> _Instructions to follow_:
For every line of the records below that holds "shows", add one. Give only the final total.

━━ Supplied entries ━━

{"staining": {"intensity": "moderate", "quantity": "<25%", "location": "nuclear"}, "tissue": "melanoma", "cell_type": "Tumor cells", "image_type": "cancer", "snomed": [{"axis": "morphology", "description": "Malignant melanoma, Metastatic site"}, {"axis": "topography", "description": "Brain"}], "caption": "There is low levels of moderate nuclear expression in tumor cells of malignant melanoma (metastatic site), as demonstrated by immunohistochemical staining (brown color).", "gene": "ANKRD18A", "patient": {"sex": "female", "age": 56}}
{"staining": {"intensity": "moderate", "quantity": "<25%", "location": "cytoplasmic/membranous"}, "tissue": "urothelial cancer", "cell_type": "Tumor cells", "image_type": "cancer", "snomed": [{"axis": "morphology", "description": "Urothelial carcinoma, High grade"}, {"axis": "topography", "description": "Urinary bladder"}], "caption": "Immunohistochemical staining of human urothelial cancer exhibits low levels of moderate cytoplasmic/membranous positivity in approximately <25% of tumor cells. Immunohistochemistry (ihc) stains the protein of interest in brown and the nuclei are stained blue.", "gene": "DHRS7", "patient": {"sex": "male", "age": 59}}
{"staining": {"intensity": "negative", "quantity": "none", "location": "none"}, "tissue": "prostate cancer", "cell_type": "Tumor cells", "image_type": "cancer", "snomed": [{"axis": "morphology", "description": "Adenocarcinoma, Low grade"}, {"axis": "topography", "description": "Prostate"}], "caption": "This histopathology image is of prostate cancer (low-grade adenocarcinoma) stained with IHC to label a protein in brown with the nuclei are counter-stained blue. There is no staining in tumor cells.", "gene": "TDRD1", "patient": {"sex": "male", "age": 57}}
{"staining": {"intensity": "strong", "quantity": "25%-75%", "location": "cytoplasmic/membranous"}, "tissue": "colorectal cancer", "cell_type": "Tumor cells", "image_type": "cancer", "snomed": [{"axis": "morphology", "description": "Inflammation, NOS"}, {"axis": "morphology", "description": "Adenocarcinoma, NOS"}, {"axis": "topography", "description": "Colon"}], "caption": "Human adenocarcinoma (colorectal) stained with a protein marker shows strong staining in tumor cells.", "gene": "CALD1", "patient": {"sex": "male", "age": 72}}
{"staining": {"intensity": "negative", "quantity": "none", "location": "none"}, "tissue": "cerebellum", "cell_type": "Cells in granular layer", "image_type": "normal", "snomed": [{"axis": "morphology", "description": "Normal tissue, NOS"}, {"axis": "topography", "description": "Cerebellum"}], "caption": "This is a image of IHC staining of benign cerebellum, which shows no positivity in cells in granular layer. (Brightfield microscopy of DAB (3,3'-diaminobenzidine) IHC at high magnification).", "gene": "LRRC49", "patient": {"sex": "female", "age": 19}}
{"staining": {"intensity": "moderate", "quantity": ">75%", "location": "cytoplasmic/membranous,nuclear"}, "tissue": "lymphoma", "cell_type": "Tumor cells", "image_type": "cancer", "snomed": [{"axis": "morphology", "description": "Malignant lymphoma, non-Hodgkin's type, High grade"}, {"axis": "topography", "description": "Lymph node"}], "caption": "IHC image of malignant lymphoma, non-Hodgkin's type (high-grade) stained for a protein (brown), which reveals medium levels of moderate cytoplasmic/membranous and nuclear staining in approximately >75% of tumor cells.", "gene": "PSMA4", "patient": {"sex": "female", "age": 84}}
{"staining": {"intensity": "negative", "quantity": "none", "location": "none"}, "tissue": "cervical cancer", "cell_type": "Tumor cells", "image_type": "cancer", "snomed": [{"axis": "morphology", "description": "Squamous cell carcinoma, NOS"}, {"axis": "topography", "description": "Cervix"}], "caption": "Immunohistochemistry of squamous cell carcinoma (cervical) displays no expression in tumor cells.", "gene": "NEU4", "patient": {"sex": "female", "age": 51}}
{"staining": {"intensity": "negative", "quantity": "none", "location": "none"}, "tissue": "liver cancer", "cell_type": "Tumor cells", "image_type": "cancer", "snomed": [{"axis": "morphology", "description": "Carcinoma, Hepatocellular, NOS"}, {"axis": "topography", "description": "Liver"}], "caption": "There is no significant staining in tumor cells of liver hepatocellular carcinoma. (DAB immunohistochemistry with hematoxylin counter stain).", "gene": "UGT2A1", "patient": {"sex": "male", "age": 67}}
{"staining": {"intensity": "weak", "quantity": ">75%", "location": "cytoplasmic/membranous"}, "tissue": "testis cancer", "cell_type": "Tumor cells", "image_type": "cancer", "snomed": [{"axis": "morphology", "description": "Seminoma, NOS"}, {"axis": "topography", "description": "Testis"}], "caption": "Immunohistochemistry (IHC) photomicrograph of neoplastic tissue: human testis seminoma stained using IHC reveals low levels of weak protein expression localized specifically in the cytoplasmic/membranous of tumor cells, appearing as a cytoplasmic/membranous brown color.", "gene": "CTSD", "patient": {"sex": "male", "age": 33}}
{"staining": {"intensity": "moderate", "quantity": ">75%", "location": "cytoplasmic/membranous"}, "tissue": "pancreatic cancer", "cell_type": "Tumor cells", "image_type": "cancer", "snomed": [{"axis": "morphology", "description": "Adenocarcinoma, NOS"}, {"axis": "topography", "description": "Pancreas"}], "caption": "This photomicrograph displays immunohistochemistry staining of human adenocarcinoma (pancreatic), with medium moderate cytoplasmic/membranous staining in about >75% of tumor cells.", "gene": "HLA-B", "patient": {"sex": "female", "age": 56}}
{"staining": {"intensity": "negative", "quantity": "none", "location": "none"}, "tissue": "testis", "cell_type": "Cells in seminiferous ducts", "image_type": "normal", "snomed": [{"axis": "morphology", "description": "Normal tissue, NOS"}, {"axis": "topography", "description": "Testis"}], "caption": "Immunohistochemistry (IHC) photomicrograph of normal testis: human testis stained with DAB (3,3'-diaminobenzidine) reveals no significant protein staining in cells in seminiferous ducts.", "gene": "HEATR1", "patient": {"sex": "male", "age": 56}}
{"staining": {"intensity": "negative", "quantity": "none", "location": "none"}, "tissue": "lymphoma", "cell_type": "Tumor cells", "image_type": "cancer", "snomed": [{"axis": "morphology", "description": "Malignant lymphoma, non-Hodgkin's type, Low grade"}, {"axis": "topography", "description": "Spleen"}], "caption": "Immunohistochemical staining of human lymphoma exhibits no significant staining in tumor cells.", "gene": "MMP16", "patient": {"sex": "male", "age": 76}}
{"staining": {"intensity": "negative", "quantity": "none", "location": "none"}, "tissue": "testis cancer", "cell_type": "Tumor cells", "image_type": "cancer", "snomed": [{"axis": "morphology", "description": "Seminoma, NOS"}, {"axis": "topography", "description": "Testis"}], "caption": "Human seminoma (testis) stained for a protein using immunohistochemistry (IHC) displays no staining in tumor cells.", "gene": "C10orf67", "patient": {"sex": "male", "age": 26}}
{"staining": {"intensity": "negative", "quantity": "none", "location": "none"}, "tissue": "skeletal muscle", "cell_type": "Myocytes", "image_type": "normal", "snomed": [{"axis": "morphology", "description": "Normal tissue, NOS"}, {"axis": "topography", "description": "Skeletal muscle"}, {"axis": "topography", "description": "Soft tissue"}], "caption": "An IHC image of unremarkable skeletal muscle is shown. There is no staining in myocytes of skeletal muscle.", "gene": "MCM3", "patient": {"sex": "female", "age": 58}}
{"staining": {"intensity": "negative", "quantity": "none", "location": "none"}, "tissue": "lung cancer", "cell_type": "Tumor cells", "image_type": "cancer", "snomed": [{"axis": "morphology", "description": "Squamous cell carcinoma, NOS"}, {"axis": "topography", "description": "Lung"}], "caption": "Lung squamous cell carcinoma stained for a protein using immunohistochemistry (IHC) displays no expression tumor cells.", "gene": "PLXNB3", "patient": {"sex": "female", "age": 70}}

━━━

> _Result of the task_:
2